Amid all the more extreme views either way on The Hundred, there are plenty of us out there who are happy to accept that a new competition, outside of county teams, was needed to help lure newcomers to the game.
What we cannot accept is that it is done at the expense of England’s Test cricket, so that when those newcomers are ripe to be won over by the richest and most subtle format of sport ever conceived, what they discover isn’t half as inspiring as it ought to be.

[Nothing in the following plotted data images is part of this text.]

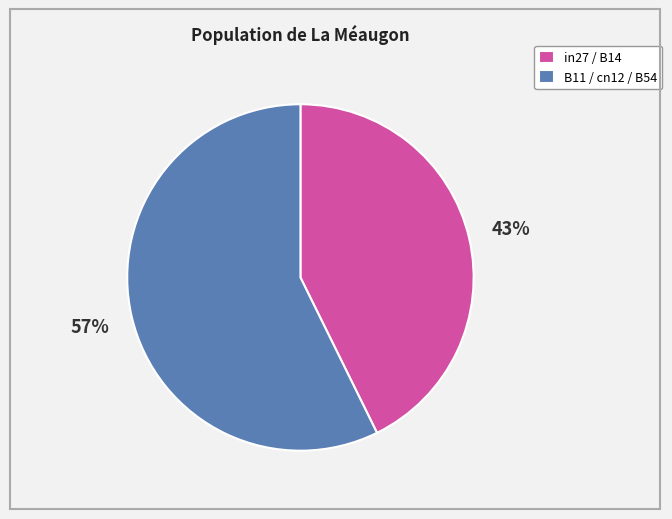

Count the number of slices in the pie.

2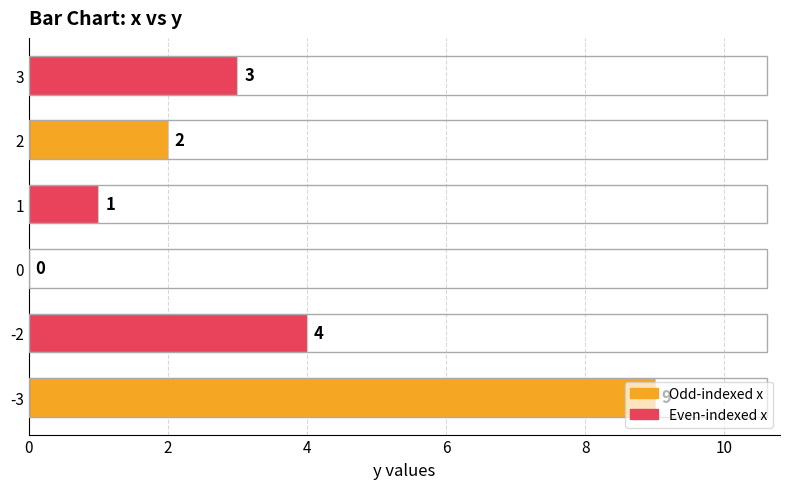

How many values are between 1 and 4?

4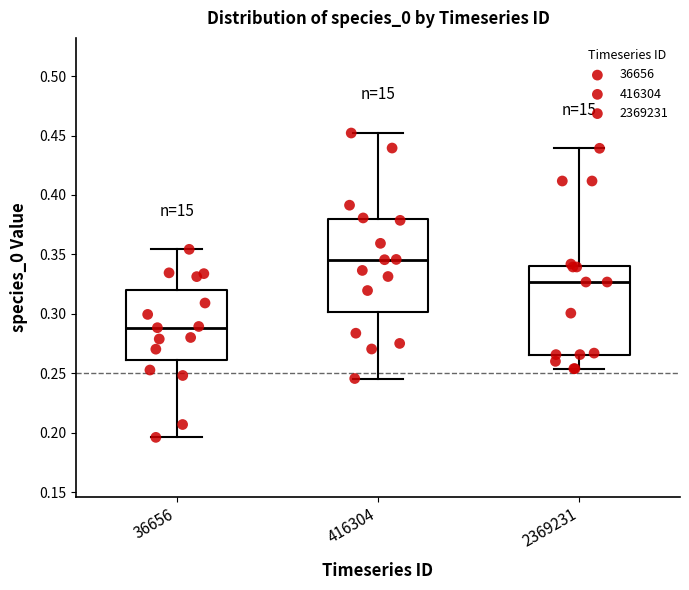

Which box has the highest median line?

416304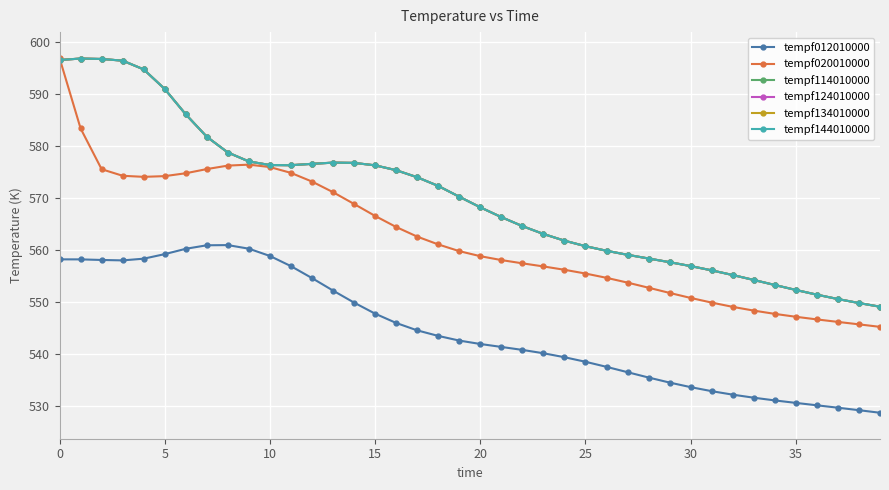

True or false: tempf144010000 and tempf124010000 cross at least once.

False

Posted by David Rimmer on 05/08/2021 at 10:52
This is an important and insightful comment piece giving a balanced and nuanced view on the background to England's failings. It is a welcome analysis amidst all the vitriol. Quite rightly, James Coyne praised Joe Root's focus and class - this is clumsy but I will write it. Root is a Gulliver among Lilliputians. As for Sibley, he is not useless as he has scored two Test tons but does not have the wider game to prosper at Test level. This was illustrated by this innings. I was willing him on but other than the ball on the leg stump, I could not see his scoring options. His dismissal came almost as a relief not for him but those watching. I am sure those honest watchers who have played the game at a far lower level and have struggled when they have gone up a team would have identified with Sibley's painful tenancy at the crease. Sibley's dismissal also showed how well the Indians had planned for him, noting the Warwickshire opener's propensity to whip the ball off his legs in the air through the mid wicket region. The two fielders on the leg side cramped up Sibley. It will be little consolation for Sibley, but far more gifted England players of the past such as Graham Gooch and Kevin Pietersen have struggled when the opponents noted their weakness in this area. Gooch got in a tangle in 1981 when he played round his front pad against Australia (averaging 13.9) being trapped lbw on three occasions (the green English conditions were different to those in the West Indies a few months before when he faced high pace and not seam in averaging above 50). Then in 1989, Allan Border put in a short mid wicket to Gooch ,who struggled again as he fell over in trying tow hip the ball through the mid-wicket area. For the record Gooch had put that failing right in 1993. Year later, the Aussies played on Pietersen's pride and set the mid-wicket trap which Pietersen fell into. However, Sibley does not have the a stroke play array of these two past batsmen I have named. Back to the current day, it was rightly mentioned that Bairstow had not played red-ball cricket this summer. He fought hard and played solidly but was in the end out-skilled. I would not criticise him for that though I guess I am in the minority here. Thank you to James Coyne for restoring sanity and balance.
Posted by Martin on 05/08/2021 at 04:54
England might not be the best cricket team in the world at present but their journalists are so often streets ahead of the competition.
Posted by Al Ramsay on 04/08/2021 at 21:28
Excellent article & to the last two paragraphs, 'Hear, Hear!'. The ECB are like current politicians, fingers in ears & not listening until they have are forced in to a u-turn.